Every man is a Berliner, forced to look upon a scar.
President Von Weizsäcker has said, “The German question is open as long as the Brandenburg Gate is closed.” Well, today – today I say: As long as this gate is closed, as long as this scar of a wall is permitted to stand, it is not the German question alone that remains open, but the question of freedom for all mankind.
Yet, I do not come here to lament. For I find in Berlin a message of hope, even in the shadow of this wall, a message of triumph. …
Where four decades ago there was rubble, today in West Berlin there is the greatest industrial output of any city in Germany: busy office blocks, fine homes and apartments, proud avenues, and the spreading lawns of parkland. Where a city’s culture seemed to have been destroyed, today there are two great universities, orchestras and an opera, countless theaters, and museums. Where there was want, today there’s abundance. … From devastation, from utter ruin, you Berliners have, in freedom, rebuilt a city that once again ranks as one of the greatest on earth. …
In the 1950s Khrushchev predicted: “We will bury you.”
But in the West today, we see a free world that has achieved a level of prosperity and well-being unprecedented in all human history. In the Communist world, we see failure, technological backwardness, declining standards of health, even want of the most basic kind – too little food. Even today, the Soviet Union still cannot feed itself. After these four decades, then, there stands before the entire world one great and inescapable conclusion: Freedom leads to prosperity. Freedom replaces the ancient hatreds among nations with comity and peace. Freedom is the victor.
And now – now the Soviets themselves may, in a limited way, be coming to understand the importance of freedom. We hear much from Moscow about a new policy of reform and openness. Some political prisoners have been released. Certain foreign news broadcasts are no longer being jammed. Some economic enterprises have been permitted to operate with greater freedom from state control.
Are these the beginnings of profound changes in the Soviet state?
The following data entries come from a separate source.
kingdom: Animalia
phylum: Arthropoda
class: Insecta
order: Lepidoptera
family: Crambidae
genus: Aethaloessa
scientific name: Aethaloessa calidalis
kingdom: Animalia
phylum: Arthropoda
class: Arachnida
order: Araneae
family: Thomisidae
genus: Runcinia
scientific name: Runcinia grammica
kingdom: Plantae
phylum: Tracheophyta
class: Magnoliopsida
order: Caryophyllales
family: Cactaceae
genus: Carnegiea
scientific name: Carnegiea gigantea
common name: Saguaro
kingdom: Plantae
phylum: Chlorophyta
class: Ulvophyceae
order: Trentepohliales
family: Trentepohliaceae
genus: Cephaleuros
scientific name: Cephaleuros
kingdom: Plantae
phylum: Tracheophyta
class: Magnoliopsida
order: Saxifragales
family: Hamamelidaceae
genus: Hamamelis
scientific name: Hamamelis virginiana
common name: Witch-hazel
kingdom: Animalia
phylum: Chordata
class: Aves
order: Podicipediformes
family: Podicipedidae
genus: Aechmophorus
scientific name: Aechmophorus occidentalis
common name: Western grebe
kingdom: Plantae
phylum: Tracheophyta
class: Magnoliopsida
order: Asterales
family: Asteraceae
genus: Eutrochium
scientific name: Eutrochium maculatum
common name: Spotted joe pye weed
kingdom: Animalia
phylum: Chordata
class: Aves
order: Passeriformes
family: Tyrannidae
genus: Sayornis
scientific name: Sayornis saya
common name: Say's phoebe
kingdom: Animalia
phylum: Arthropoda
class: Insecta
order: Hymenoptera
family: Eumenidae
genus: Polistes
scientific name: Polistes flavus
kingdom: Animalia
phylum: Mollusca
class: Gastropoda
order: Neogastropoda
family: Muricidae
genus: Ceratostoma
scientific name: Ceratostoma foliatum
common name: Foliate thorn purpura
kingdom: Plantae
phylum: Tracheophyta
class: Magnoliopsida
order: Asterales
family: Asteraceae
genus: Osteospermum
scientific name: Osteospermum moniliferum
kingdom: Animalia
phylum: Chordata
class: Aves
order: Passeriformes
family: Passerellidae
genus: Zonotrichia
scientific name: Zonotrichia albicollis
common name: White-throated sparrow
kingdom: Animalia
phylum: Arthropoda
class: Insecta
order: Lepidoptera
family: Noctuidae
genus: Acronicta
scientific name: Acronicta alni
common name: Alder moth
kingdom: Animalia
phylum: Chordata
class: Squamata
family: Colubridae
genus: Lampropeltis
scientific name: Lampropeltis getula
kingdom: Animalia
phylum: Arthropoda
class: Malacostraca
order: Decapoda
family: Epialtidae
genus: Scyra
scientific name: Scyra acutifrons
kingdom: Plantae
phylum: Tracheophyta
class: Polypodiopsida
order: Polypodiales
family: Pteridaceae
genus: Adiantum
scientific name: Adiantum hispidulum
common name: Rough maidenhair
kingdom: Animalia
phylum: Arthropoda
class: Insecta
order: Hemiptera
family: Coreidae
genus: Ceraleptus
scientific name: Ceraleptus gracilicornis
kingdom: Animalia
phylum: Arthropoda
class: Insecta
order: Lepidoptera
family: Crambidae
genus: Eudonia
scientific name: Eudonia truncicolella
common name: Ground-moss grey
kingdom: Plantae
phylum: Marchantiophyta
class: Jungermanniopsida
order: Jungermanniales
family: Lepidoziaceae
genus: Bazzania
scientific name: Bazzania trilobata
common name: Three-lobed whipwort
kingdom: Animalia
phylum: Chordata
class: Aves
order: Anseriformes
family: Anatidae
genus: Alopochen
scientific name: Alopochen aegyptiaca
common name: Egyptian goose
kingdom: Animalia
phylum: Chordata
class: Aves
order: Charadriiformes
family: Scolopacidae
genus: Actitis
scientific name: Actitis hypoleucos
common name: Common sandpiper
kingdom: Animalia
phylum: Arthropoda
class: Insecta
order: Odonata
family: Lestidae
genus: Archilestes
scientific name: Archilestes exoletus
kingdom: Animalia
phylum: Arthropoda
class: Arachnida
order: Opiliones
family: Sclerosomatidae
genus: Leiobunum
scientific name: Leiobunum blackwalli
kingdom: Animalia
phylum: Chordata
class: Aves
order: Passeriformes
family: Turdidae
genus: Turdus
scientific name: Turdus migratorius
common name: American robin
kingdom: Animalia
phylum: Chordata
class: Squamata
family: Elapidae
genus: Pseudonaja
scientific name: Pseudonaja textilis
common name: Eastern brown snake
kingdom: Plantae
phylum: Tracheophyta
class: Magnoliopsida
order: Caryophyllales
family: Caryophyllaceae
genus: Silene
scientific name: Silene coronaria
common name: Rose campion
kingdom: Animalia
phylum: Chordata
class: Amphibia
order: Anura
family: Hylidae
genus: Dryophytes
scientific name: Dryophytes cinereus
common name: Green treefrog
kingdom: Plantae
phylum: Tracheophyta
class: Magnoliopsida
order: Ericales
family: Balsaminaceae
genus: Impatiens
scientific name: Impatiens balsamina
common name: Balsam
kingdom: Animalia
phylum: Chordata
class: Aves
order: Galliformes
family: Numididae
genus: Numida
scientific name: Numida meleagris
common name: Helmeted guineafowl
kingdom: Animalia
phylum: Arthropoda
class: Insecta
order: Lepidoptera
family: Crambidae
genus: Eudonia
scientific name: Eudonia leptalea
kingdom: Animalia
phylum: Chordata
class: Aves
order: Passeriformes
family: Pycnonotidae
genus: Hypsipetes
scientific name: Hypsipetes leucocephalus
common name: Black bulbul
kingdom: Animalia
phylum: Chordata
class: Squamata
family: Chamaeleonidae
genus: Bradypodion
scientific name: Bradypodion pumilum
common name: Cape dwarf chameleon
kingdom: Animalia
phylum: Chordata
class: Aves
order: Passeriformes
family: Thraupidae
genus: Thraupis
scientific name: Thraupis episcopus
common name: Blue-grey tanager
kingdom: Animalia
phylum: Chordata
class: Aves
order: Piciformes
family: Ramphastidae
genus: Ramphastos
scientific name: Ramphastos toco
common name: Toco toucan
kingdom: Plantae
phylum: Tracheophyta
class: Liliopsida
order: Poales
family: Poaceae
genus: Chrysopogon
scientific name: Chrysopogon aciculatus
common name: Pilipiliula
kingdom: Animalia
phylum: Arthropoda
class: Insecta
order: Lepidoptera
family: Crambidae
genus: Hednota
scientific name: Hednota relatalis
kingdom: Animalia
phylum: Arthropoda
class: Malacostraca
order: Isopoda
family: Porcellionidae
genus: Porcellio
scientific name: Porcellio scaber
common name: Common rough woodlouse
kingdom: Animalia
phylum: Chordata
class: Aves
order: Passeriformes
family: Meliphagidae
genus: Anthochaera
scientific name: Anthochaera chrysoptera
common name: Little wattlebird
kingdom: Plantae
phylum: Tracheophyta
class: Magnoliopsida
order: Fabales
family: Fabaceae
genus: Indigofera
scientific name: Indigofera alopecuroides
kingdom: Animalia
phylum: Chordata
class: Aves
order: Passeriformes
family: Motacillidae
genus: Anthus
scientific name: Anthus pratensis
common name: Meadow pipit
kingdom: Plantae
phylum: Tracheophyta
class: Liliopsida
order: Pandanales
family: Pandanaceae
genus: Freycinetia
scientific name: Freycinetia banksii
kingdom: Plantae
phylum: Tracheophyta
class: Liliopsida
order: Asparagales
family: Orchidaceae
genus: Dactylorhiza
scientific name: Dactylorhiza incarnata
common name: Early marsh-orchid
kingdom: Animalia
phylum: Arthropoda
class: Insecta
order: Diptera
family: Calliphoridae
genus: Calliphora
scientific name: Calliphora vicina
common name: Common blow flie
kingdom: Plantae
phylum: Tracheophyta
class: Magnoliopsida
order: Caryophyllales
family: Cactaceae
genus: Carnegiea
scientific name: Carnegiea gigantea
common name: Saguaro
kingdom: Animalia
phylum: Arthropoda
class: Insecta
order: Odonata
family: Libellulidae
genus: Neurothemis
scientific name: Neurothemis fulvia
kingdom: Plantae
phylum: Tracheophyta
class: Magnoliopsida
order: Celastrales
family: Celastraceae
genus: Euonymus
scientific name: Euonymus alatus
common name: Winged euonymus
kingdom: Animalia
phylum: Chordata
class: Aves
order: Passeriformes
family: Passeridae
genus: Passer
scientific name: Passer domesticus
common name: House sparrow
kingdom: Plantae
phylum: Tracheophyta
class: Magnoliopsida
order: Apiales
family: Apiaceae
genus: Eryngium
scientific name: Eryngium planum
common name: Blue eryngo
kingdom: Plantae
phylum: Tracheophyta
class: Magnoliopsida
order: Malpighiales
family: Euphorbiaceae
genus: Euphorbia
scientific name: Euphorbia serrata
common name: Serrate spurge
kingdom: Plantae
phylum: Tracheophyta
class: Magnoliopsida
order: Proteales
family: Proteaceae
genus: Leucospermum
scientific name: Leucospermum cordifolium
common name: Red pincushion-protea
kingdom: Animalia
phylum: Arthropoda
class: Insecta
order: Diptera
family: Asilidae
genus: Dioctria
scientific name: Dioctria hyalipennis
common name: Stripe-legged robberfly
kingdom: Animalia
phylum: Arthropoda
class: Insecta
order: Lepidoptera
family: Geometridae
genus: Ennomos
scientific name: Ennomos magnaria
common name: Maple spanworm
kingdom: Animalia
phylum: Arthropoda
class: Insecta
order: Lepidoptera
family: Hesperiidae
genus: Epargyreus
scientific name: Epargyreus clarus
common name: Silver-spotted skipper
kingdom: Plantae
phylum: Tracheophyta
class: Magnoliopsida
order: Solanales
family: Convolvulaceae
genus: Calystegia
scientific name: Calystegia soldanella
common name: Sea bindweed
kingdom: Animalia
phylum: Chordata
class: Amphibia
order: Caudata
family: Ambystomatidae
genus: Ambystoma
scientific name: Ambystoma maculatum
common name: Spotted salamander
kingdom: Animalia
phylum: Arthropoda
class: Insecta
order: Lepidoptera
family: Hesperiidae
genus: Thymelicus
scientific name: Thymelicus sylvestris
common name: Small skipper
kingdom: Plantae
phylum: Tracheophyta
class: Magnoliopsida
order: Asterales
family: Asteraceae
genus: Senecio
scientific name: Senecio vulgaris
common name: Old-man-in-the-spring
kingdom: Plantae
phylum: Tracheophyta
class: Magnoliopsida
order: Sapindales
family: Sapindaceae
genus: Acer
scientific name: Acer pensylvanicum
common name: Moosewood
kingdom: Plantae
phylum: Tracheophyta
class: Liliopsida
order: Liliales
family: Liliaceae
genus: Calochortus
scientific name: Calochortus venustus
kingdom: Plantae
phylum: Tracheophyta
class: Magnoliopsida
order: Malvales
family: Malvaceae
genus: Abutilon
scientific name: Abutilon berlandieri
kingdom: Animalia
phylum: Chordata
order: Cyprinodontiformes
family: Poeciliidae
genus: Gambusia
Or are they token gestures intended to raise false hopes in the West, or to strengthen the Soviet system without changing it? We welcome change and openness; for we believe that freedom and security go together, that the advance of human liberty – the advance of human liberty can only strengthen the cause of world peace.
There is one sign the Soviets can make that would be unmistakable, that would advance dramatically the cause of freedom and peace.
General Secretary Gorbachev, if you seek peace, if you seek prosperity for the Soviet Union and Eastern Europe, if you seek liberalization: Come here to this gate.
Mr. Gorbachev, open this gate.
Mr. Gorbachev – Mr. Gorbachev, tear down this wall!